PyData Amsterdam 2024

Boost Your LLM: Building LLM Agents with LangChain
09-18, 09:00–10:30 (Europe/Amsterdam), Rokin Room - OBA Oosterdok

With this workshop you will familiarize yourself with the key concepts of an LLM agent using LangChain and the OpenAI chat completion endpoints.


LLM Agents are systems that use an LLM to reason through a problem and perform actions on the behalf of the user. Think about combining your LLM with an API that fetches the most recent weather information or real estate updates, and “teaching” it to decide when this API is relevant to use in a generated response. With this, Agents can perform various tasks, such as answering questions, generating text, or even engaging in conversation.

In this tutorial, we'll dive into the theory behind what agents are, how they function, and the scenarios in which they can be effectively used. With this workshop you will familiarize yourself with the key concepts of an LLM agent using LangChain and the chatgpt chat completion endpoints. At the end, you will have all the code you need for your very own agent and you will be able to build custom tools for your own use-case.

Repository: https://github.com/mkmbader/pydata_workshop_September2024

Requirements
- Python 3.8 or higher
- Jupyter notebook or jupyter-lab

Setting up your environment
The notebooks guide you how to set up the repo with Google Colab.
If you prefer to run it locally instead please follow the steps in the README.

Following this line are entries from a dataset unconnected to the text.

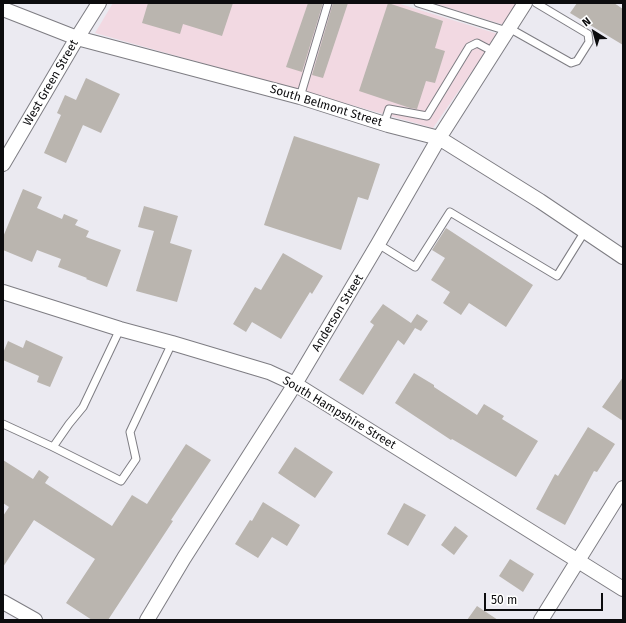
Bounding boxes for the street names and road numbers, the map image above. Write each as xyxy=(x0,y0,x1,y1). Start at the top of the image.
street label: West Green Street xyxy=(20,37,82,129)
street label: South Belmont Street xyxy=(268,82,384,130)
street label: Anderson Street xyxy=(309,272,367,354)
street label: South Hampshire Street xyxy=(280,373,398,453)

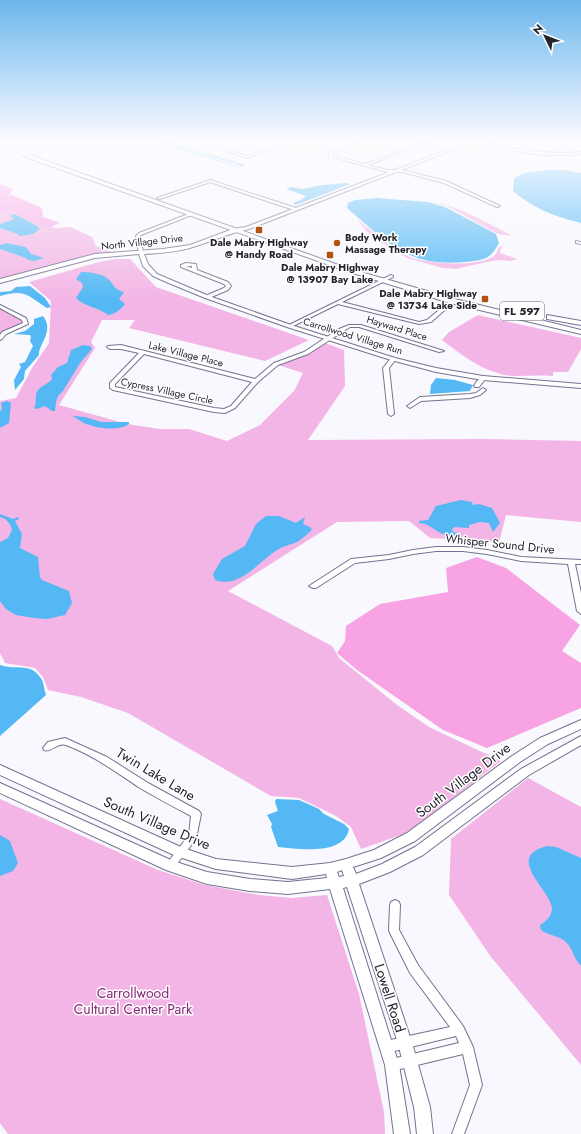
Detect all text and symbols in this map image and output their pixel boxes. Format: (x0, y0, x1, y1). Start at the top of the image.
north arrow (525, 16, 565, 56)
text: N (529, 21, 547, 38)
marker: Dale Mabry Highway @ Handy Road (254, 225, 264, 235)
street label: North Village Drive (100, 230, 184, 254)
place label: Body Work Massage Therapy (345, 230, 427, 257)
place label: Dale Mabry Highway @ Handy Road (210, 235, 309, 262)
marker: Body Work Massage Therapy (332, 238, 342, 248)
marker: Dale Mabry Highway @ 13907 Bay Lake (325, 250, 335, 260)
place label: Dale Mabry Highway @ 13907 Bay Lake (281, 260, 380, 287)
place label: Dale Mabry Highway @ 13734 Lake Side (379, 286, 478, 313)
marker: Dale Mabry Highway @ 13734 Lake Side (480, 294, 490, 304)
road number: FL 597 (500, 302, 544, 320)
street label: Hayward Place (365, 312, 429, 344)
street label: Carrollwood Village Run (301, 314, 405, 358)
street label: Lake Village Place (147, 337, 225, 371)
street label: Cypress Village Circle (120, 374, 214, 408)
street label: Whisper Sound Drive (445, 529, 555, 559)
street label: South Village Drive (411, 738, 515, 822)
street label: Twin Lake Lane (113, 743, 199, 805)
street label: South Village Drive (101, 791, 213, 855)
street label: Lowell Road (370, 961, 410, 1035)
park label: Carrollwood Cultural Center Park (74, 983, 193, 1019)

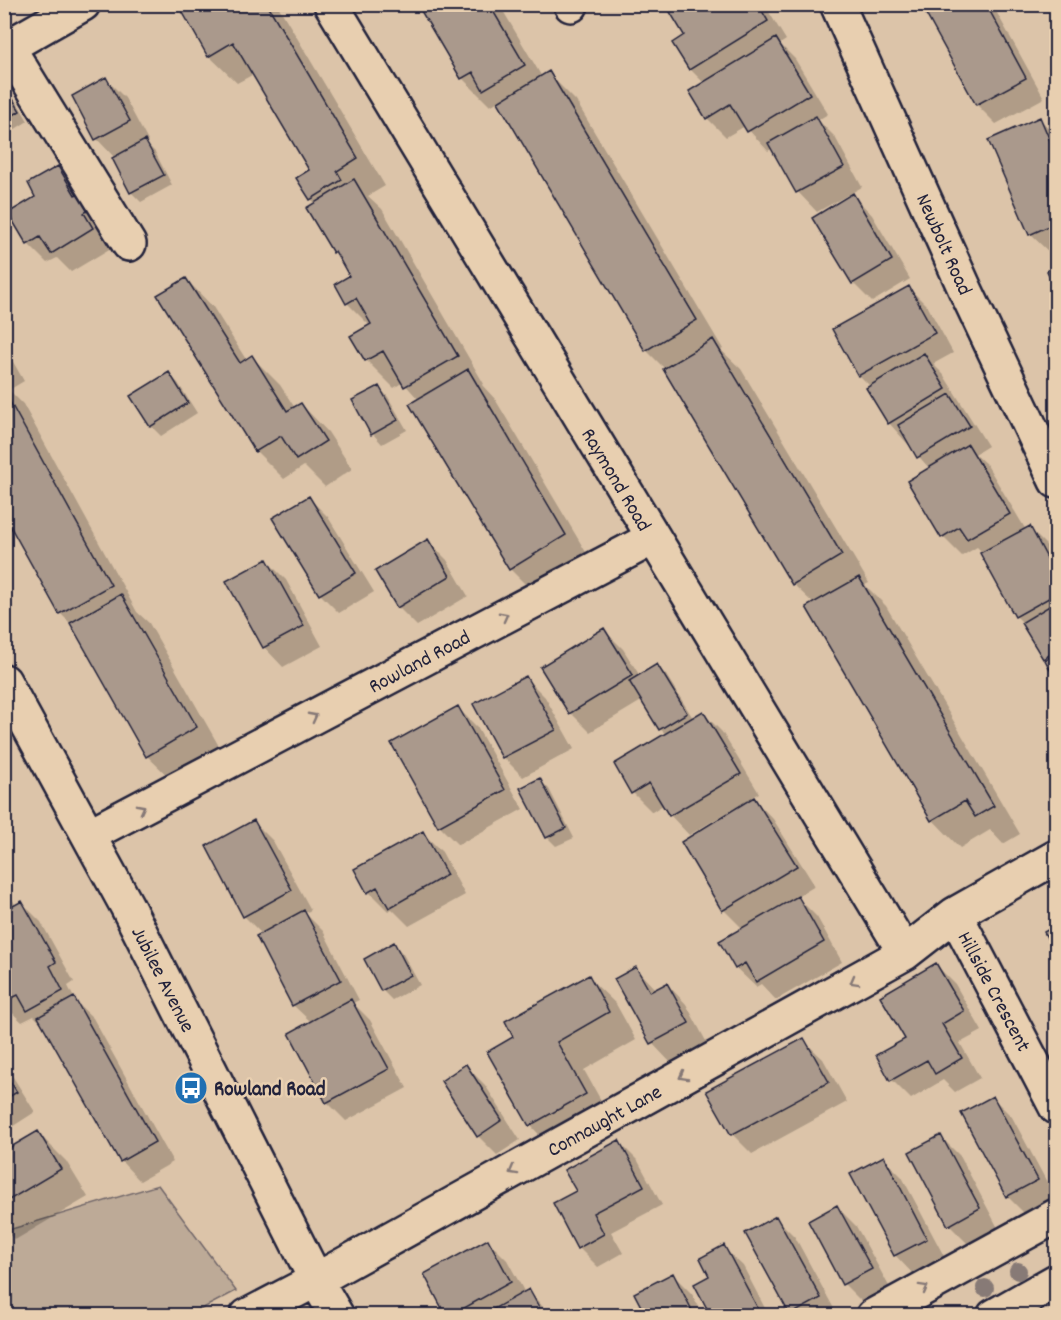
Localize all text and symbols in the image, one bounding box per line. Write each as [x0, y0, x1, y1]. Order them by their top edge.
street label: Newbolt Road [907, 190, 978, 301]
street label: Raymond Road [572, 423, 657, 538]
one-way arrow [498, 612, 508, 623]
street label: Rowland Road [364, 624, 477, 703]
one-way arrow [307, 713, 318, 724]
one-way arrow [135, 804, 145, 815]
street label: Jubilee Avenue [122, 922, 201, 1039]
street label: Hillside Crescent [948, 927, 1037, 1058]
one-way arrow [849, 974, 860, 986]
one-way arrow [679, 1069, 689, 1080]
bus stop icon: Rowland Road [173, 1070, 209, 1106]
place label: Rowland Road [214, 1076, 326, 1106]
street label: Connaught Lane [543, 1079, 668, 1166]
one-way arrow [509, 1164, 519, 1175]
one-way arrow [918, 1284, 929, 1295]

Ana is a Data Scientist at the Amsterdam-based fintech Mollie. She works with ML and Gen AI to create solutions for automating and optimizing customer monitoring and payment processes. Ana enjoys exploring novel data approaches and practically implementing them to solve business challenges.

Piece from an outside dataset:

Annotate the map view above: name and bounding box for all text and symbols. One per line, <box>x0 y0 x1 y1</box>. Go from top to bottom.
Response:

I am a Data Scientist, who is specialised in both, traditional machine learning and generative AI techniques. At Mollie, I am currently contributing to the development of MollieGPT, the company's chatbot. My background as a researcher in physics fuelled my love for unraveling hidden details in data and has equipped me with the unique ability to approach complex problems with a scientific mindset.